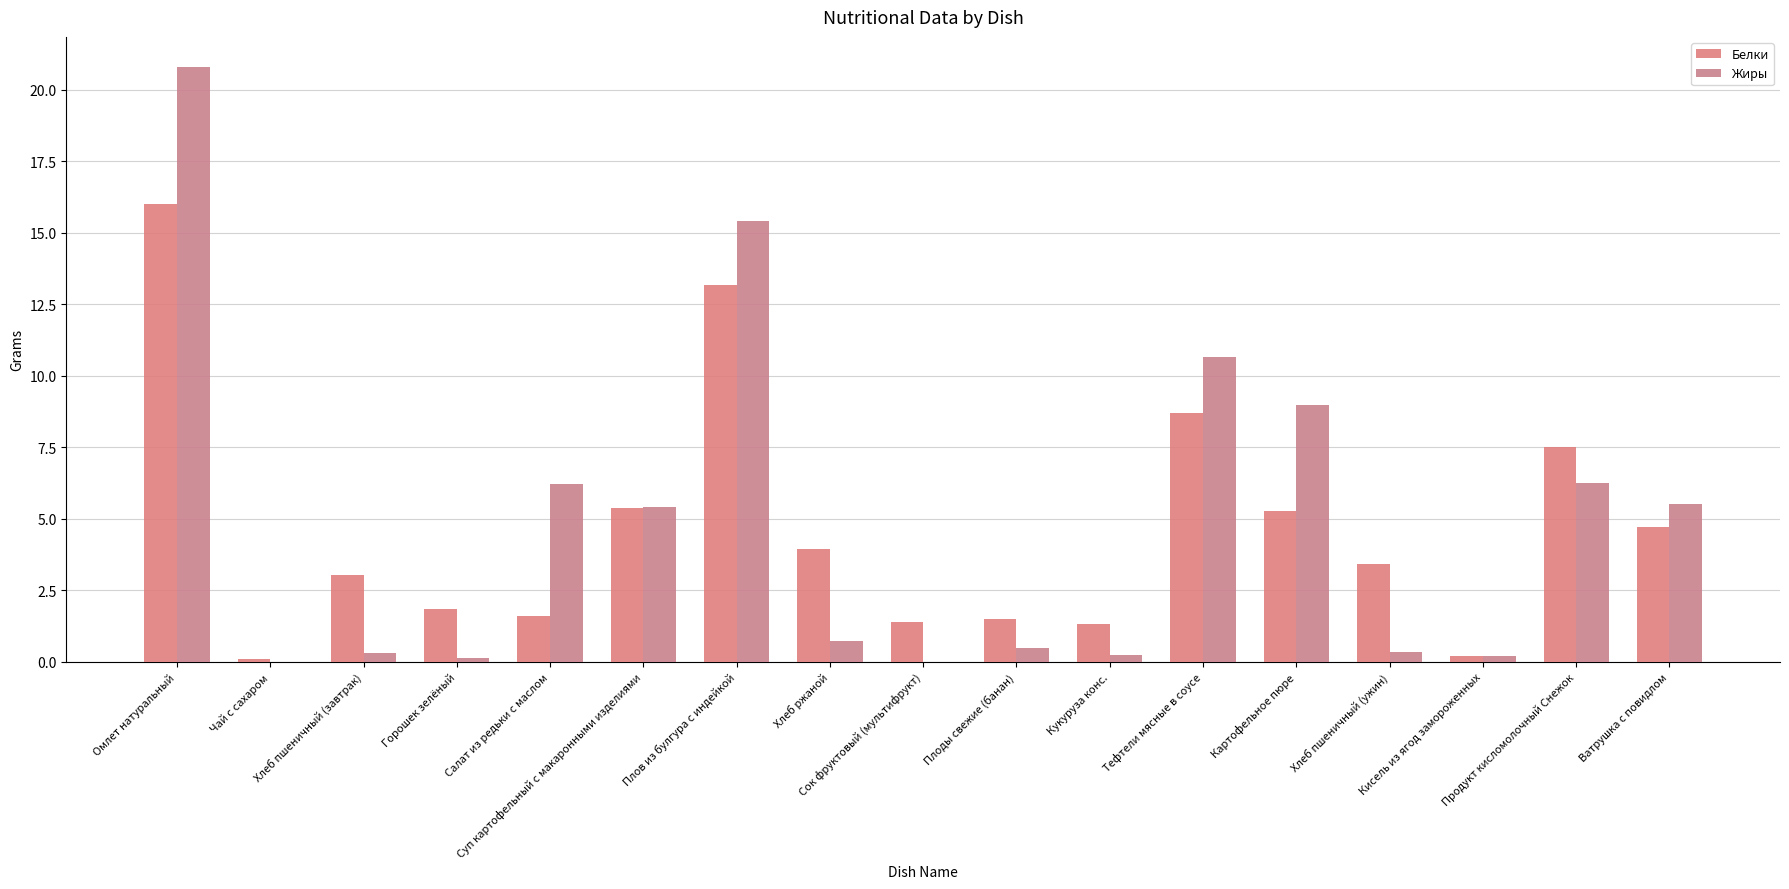

Reading right to left, list all the values displayed in this chart.

Белки: 4.7	7.5	0.2	3.4	5.3	8.7	1.3	1.5	1.4	4.0	13.2	5.4	1.6	1.9	3.0	0.1	16.0
Жиры: 5.5	6.2	0.2	0.4	9.0	10.7	0.2	0.5	0.0	0.7	15.4	5.4	6.2	0.1	0.3	0.0	20.8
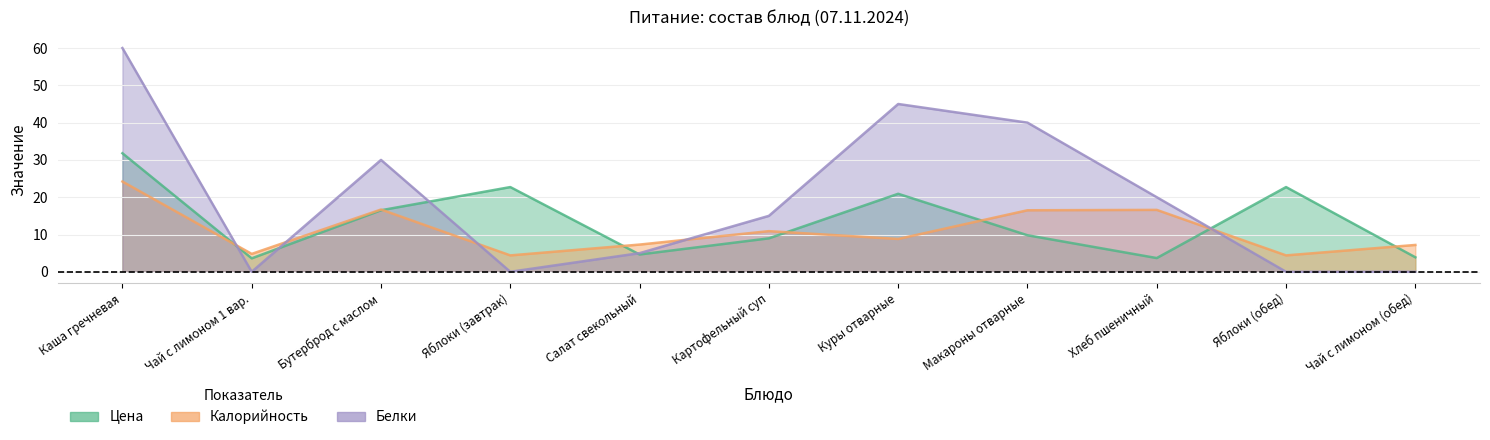

The Калорийность series shows 4.4 at Яблоки (обед). True or false?

True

- Task statement: Reproduce all of the lines above verbatim, omitting the pictures.

- Result below:
Reading right to left, list all the values displayed in this chart.

Белки: 4.7	7.5	0.2	3.4	5.3	8.7	1.3	1.5	1.4	4.0	13.2	5.4	1.6	1.9	3.0	0.1	16.0
Жиры: 5.5	6.2	0.2	0.4	9.0	10.7	0.2	0.5	0.0	0.7	15.4	5.4	6.2	0.1	0.3	0.0	20.8

The Калорийность series shows 4.4 at Яблоки (обед). True or false?

True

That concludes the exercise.